The scanner found that the “coins” inside were actually clay religious medals. There were also two pearls inside the box. The medallions were stuck together and in bad condition, but the synchrotron X-ray was able to virtually separate them and make a 3D virtual model so crisp and detailed it has to be seen to be believed. Behold:

The imaging is far better than anything we can see with our puny human eyeballs so markedly inferior to those of any cephalopod. We now know that there are two identical medals sandwiching a different one between them. The middle medal, which has the most surviving detail, depicts Christ on the cross with two figures — probably Mary Magdalene and the Virgin Mary — standing on either side. The other side of the medal shows Christ wearing the crown of thorns, rising from the tomb with one leg out of the coffin and holding the standard of the Resurrection and Victory.

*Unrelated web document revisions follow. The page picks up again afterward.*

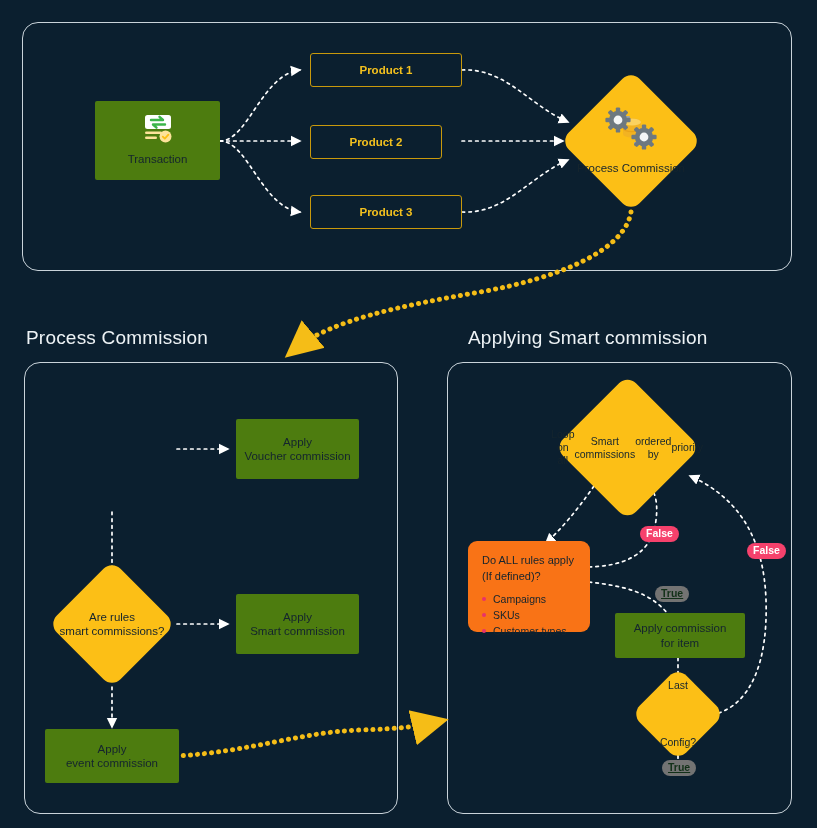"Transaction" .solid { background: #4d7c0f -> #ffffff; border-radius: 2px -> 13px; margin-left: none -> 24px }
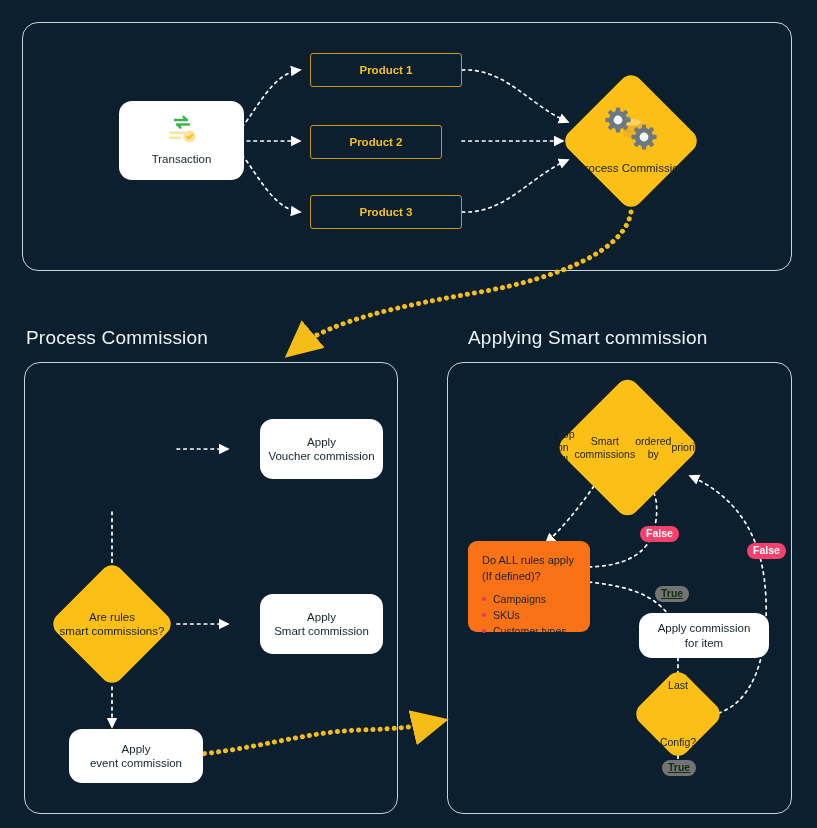"Loop on all" div.dtext { flex-direction: none -> column }
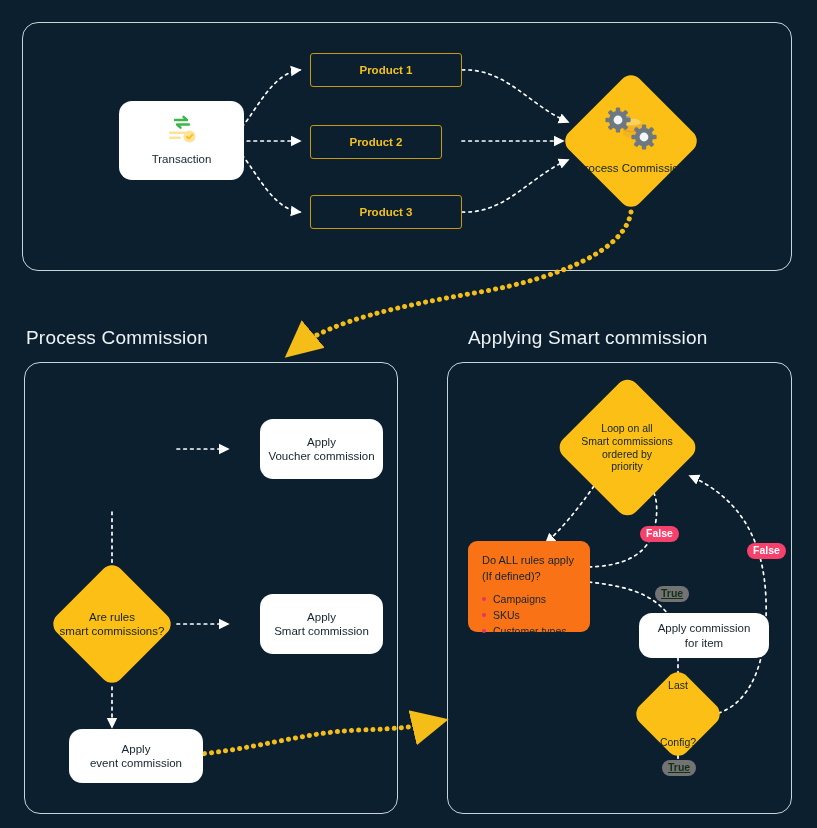"Last" div.dtext { flex-direction: column -> row }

The other two medals were both more damaged, but fortunately in different places so it was possible to use the image of one medal to fill in the blanks on the other. One side shows the baptism of Christ and bears an inscription from John 1:14 VERBUM CARO, FACTUM EST (“And the word was made flesh”). The other side is a Nativity scene, with the Magi bringing gifts to the baby Jesus on Mary’s lap. The inscription is a verse recited during the Stations of the Cross: ADORAMUS TE, CHRISTE ET BENEDICIMUS TIBI (“We adore Thee, O Christ, and we bless Thee”).